The Double Zinc Finger Domain and Adjacent Accessory Domain from the Transcription Factor Loss of Zinc Sensing 1 (Loz1) are Necessary for DNA Binding and Zinc Sensing [Gene Regulation]

May 15th, 2014 by Ehrensberger, K. M., Corkins, M. E., Choi, S., Bird, A. J.

The Loz1 transcription factor from Schizosaccharomyces pombe plays an essential role in zinc homeostasis by repressing target gene expression in zinc-replete cells. To determine how Loz1 function is regulated by zinc we employed a genetic screen to isolate mutants with impaired zinc-dependent gene expression, and analyzed Loz1 protein truncations to map a minimal zinc-responsive domain. In the screen we isolated 36 new loz1 alleles. 27 of these alleles contained mutations resulting in the truncation of the Loz1 protein.

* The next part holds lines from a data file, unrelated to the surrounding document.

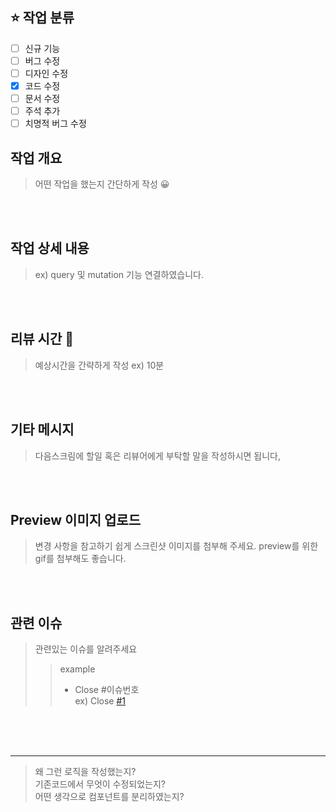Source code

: ## ⭐ 작업 분류 
- [ ] 신규 기능
- [ ] 버그 수정
- [ ] 디자인 수정
- [X] 코드 수정
- [ ] 문서 수정
- [ ] 주석 추가
- [ ] 치명적 버그 수정

## 작업 개요
> 어떤 작업을 했는지 간단하게 작성 😀
<!-- 아래 작성 -->




<br><br>
## 작업 상세 내용
>  ex) query 및 mutation 기능 연결하였습니다.  
<!-- 아래 작성 -->



<br><br>
## 리뷰 시간 🌼
> 예상시간을 간략하게 작성 ex) 10분
<!-- 아래 작성 -->



<br><br>
## 기타 메시지
> 다음스크림에 할일 혹은 리뷰어에게 부탁할 말을 작성하시면 됩니다,
<!-- 아래 작성 -->



<br><br>
## Preview 이미지 업로드
> 변경 사항을 참고하기 쉽게 스크린샷 이미지를 첨부해 주세요. preview를 위한 gif를 첨부해도 좋습니다.
<!-- 아래 작성 -->



<br><br>
## 관련 이슈
> 관련있는 이슈를 알려주세요
>> example
>> - Close #이슈번호  
>> ex) Close [#1](https://github.com/TEAM-2NE1/steach-server/pull/2)
<!-- 아래 작성 -->



<br><br><br>


---
> 왜 그런 로직을 작성했는지?  
기존코드에서 무엇이 수정되었는지?  
어떤 생각으로 컴포넌트를 분리하였는지?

The remaining 9 alleles contained point mutations leading to an amino acid substitution within a C-terminal double zinc finger domain. Further analysis of two of these substitutions revealed that they disrupted Loz1 DNA activity in vitro. By analyzing Loz1 protein truncations we found that the last 96 amino acids of Loz1 was the smallest region that was able to confer partial zinc-dependent repression in vivo. This 96 amino acid region contains the double zinc finger domain and an accessory domain that enhances DNA binding. These results were further supported by the findings that MtfA, a transcription factor from Aspergillus nidulans which contains a related double zinc finger, is unable to complement loz1Δ, while a chimera of MtfA containing the Loz1 accessory domain is able to complement loz1Δ. Together our studies indicate that the double zinc finger domain and adjacent accessory domain preceding zinc finger 1 are necessary for DNA binding and zinc-dependent repression.